In 2004, Currier moved with her family to Italy to work with Tonino Guerra, the legendary Italian screenwriter who collaborated with many of the world’s leading film directors, including Fellini, Michelangelo Antonioni and Andrei Tarkovsky. They together produced a screen play, The Butterfly Seller, based on true experiences of Abkhazia refugees camped in an abandoned luxury hotel in the Democratic Republic of Georgia. The plot centers on a young girl surviving life in a crumbling building packed with families, drug dealers and Mafia. As Currier scouted locations with Russian cinematographer Aleksei Rodionov during the aftermath of Georgia’s “Rose Revolution,” the government’s abrupt ban on foreign cameras halted the project.
Currier turned instead to a story inspired by renowned ethnomusicologist Louis Sarno and the Bayaka pygmies whom she had encountered on her first trip to the Central Africa Republic (CAR) as a World Wildlife Fund board member. She retrieved Sarno’s unpublished memoir from his mother’s New Jersey home and together they created the film script for Oka! Amerikee, an evocative fable set in the tropical forests of the Congo River basin. Spurred by memories of her Georgia shutdown, Currier defied last-minute political and civil conflicts that made few actors willing to film in the remote Dzanga Sangha forest reserve in southwestern CAR. In 2009, her cast and crew survived two months in a jungle tent camp during rainy season besieged by poisonous snakes, insects, illness, muddy roads and unhappy government officials who three times closed down production of only the second film ever shot in the CAR. The film’s captivating wildlife images include a scene Currier directed with wild elephants and actors in a natural forest clearing with support from the prominent elephant researcher Andrea Tarkalo.
In both her full-length features, Currier explores a central male figure confronting the powers of nature outside the moorings of his own culture. Her Oka! character Larry Whitman, inspired by Sarno, is a tall man in a world made for short people carrying recording equipment among forest people famous for their incredibly acute hearing. She directed the Bayaka in their acting debuts by appealing to their sensitive emotional natures and skillfully engaging them in the storytelling so her cast never disappeared back into the forest before the finish.

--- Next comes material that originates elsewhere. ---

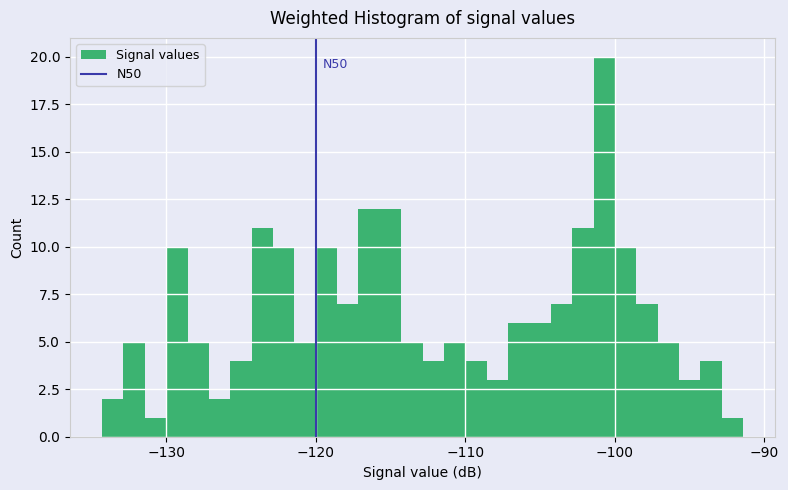

Around what value on the x-axis is the tallest bar? Give the approximate position of its centre, as read against the axis.

-101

The first cut of Oka! Amerikee screened at the 2010 Telluride film festival, and the final cut premiered at the 2011 Washington DC Environmental Film Festival.
Lavinia Currier continues her philanthropic work in support of environmental initiatives. Her support of Tibetan refugees earned the International Campaign for Tibet’s Light of Truth Award presented by the Dalai Lama. She is executive producer of the acclaimed documentary film The Sun Behind the Clouds: Tibet’s Struggle for Freedom (2010). Her film company is Roland Film Productions.